I have always been interested in technology and innovation. I do not think of myself as a “gadget freak”, though others might have a different view. However, when something new comes along, even if I am not an “early adopter”, I am always on the lookout for things that might improve my life.
Sadly, I am often disappointed. So often a device either does not work at all or simply fails to live up to expectations. This is making me more cautious. I thought that this was just a phenomenon that was associated with age, but I recently discovered that it is much more general …
I am sure that everyone is familiar with the sequence of events when a new technology becomes available or a new gadget is announced. It starts off as the greatest thing since sliced bread and is going to solve a whole load of problems. It never quite delivers on this promise and everyone is disappointed. Then a surge of realism occurs and the technology/device finds its right place in the world.
I can think of any number of examples where this pattern has occurred: radio, television, telephone, the Internet, personal computers, smart phones, tablets … I now learn that this sequence is called the Hype Cycle and it looks like this:
It was mooted by Gartner about 20 years ago and I think that it makes a lot of sense. Their perception of its use seemed to be from a purchaser’s point of view.
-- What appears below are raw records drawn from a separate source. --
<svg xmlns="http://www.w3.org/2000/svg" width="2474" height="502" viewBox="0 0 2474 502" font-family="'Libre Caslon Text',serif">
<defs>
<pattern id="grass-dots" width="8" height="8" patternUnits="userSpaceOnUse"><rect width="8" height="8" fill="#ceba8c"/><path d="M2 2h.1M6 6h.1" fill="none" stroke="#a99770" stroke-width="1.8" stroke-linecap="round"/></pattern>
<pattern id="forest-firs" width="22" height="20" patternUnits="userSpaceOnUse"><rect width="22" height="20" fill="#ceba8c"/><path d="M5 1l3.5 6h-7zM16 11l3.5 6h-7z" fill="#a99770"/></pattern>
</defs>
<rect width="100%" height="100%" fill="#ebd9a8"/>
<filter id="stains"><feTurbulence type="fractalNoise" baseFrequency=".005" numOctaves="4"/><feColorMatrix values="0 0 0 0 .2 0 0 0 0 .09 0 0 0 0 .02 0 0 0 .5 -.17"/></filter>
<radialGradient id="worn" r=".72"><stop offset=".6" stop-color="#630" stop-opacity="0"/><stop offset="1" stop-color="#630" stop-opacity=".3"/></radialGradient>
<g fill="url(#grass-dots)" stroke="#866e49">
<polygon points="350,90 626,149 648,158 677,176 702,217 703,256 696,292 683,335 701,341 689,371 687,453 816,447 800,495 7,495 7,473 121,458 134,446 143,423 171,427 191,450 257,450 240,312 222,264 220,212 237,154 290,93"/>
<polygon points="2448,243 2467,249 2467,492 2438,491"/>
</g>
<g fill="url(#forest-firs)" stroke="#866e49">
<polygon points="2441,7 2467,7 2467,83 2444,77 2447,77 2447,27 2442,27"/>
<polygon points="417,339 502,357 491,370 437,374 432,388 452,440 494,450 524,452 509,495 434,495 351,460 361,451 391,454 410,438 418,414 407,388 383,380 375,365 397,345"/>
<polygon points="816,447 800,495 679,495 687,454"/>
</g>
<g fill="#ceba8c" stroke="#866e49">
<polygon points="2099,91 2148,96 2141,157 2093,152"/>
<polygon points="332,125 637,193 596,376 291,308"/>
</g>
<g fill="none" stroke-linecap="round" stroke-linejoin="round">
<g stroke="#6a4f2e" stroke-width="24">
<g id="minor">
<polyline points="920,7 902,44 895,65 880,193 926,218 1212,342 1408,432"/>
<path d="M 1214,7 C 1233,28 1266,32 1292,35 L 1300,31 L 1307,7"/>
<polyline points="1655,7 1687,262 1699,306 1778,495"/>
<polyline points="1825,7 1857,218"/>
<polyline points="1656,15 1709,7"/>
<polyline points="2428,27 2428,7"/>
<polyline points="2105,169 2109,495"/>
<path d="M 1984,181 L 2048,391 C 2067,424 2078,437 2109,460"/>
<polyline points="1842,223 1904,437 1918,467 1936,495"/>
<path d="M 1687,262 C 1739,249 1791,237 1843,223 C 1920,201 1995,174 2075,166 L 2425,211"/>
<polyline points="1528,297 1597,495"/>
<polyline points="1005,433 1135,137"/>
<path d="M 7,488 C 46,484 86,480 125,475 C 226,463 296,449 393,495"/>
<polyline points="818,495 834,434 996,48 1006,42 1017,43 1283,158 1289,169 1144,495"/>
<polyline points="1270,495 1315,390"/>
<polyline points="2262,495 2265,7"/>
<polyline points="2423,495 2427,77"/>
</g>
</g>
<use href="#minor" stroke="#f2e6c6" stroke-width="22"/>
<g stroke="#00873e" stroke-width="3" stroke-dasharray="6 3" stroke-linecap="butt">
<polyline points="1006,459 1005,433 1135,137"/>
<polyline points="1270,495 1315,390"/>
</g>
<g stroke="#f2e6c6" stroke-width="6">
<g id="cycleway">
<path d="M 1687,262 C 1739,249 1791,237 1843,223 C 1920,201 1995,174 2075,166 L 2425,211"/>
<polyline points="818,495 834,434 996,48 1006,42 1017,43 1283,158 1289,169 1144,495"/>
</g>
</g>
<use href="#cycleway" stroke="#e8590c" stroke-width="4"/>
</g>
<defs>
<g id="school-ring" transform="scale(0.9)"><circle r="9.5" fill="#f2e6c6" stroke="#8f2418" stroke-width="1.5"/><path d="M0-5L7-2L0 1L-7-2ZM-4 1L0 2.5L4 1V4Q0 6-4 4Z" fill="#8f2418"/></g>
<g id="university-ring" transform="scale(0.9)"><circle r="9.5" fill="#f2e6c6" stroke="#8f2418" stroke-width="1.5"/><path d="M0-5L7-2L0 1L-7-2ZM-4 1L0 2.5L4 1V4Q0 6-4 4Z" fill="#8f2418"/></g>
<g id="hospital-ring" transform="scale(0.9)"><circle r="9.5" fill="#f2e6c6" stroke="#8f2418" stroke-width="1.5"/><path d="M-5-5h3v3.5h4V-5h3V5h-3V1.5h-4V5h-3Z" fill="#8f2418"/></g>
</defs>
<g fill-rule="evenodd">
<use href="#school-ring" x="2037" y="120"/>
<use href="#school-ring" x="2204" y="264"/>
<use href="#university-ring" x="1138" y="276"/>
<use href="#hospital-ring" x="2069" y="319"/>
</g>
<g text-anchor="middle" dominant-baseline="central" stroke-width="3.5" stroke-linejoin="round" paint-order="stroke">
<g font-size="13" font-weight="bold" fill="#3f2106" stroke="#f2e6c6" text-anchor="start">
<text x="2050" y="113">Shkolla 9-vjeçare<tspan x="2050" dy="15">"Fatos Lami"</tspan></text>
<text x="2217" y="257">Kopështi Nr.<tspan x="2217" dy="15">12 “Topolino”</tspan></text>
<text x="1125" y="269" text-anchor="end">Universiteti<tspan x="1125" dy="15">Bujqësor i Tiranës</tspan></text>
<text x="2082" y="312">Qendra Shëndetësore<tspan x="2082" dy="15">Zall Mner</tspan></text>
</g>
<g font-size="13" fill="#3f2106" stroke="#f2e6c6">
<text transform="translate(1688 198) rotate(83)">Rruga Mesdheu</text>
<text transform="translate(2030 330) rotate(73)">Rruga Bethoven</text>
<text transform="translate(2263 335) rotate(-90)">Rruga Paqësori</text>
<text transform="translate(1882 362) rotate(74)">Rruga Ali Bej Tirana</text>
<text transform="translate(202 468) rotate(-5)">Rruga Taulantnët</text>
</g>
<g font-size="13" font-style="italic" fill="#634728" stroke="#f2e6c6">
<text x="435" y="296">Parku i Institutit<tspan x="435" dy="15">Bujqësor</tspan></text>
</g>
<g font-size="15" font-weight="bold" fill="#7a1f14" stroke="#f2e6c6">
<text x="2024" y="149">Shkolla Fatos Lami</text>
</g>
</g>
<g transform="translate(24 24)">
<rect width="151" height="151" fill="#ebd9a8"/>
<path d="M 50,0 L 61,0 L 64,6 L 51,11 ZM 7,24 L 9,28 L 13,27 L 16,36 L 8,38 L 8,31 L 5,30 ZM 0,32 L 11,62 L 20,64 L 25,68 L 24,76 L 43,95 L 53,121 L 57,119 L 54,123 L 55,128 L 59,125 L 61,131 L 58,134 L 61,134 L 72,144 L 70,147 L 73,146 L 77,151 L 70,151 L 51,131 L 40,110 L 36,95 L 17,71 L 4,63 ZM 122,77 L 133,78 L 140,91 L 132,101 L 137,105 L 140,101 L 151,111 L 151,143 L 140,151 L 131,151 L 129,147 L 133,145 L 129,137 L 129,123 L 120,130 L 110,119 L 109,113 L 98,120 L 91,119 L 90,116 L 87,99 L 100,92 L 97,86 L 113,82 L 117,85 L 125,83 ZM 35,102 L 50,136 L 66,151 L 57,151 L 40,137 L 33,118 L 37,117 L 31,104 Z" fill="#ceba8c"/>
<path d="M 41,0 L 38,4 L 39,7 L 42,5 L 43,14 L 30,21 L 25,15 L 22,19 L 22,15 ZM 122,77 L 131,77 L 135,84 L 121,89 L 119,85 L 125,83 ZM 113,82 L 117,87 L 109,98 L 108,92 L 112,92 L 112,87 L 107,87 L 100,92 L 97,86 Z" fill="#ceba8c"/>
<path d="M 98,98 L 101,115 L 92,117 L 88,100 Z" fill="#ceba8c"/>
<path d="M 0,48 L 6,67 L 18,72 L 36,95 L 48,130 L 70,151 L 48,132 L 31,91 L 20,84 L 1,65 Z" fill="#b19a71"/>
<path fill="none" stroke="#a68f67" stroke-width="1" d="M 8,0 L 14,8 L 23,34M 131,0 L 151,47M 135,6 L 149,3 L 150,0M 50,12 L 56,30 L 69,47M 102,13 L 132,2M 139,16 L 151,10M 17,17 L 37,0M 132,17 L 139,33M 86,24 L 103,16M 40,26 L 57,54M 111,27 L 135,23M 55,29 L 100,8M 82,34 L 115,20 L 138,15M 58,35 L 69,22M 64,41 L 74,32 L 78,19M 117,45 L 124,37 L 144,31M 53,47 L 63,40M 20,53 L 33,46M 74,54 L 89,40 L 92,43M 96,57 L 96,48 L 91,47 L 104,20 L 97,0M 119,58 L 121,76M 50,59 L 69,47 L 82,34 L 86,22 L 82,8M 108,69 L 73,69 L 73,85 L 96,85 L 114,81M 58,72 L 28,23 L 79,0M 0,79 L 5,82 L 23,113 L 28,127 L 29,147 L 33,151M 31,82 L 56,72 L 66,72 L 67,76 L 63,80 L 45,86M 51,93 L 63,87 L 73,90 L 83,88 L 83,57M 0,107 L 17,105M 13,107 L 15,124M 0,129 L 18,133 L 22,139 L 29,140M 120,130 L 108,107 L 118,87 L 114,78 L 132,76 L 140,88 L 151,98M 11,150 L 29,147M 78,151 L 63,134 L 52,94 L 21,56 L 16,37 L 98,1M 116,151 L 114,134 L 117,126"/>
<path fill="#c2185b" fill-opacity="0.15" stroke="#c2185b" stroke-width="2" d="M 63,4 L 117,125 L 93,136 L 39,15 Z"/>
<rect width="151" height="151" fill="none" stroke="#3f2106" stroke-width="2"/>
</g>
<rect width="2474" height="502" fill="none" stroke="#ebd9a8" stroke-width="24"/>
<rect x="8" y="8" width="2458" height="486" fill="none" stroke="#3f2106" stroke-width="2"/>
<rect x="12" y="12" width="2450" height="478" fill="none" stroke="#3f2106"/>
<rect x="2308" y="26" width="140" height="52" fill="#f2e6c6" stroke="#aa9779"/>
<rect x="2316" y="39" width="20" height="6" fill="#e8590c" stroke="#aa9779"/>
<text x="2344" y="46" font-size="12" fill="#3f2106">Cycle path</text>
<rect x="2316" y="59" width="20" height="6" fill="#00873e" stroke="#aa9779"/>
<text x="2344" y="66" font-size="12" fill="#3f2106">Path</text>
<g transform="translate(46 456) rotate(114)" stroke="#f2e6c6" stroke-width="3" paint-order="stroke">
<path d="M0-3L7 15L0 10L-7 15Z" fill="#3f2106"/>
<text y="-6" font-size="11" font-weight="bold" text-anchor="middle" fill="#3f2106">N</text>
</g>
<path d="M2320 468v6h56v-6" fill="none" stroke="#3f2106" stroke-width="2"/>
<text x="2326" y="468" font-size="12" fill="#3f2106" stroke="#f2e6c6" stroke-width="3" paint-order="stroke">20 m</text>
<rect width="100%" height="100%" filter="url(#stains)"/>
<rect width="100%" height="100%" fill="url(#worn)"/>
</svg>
If you can figure out where something is on the Hype Cycle, you can decide whether it is the time to invest [in the product or the company behind it].
I have been pondering whether it has other uses. As I work in marketing, I wondered if it could be a tool for determining how to present or portray a product. Possible approaches, given the knowledge of a product’s current place in the cycle, might be “Best thing since sliced bread”, “Not as bad as others on the market”, “Solid and well established” …
BTW, it seems to me that the Hype Cycle is not really a cycle, which implies some repetition. Maybe the Hype Curve or Hype Trajectory might be a better term.
BTW2, sliced bread was first sold nearly a century ago. What did people use as the benchmark for goodness before then?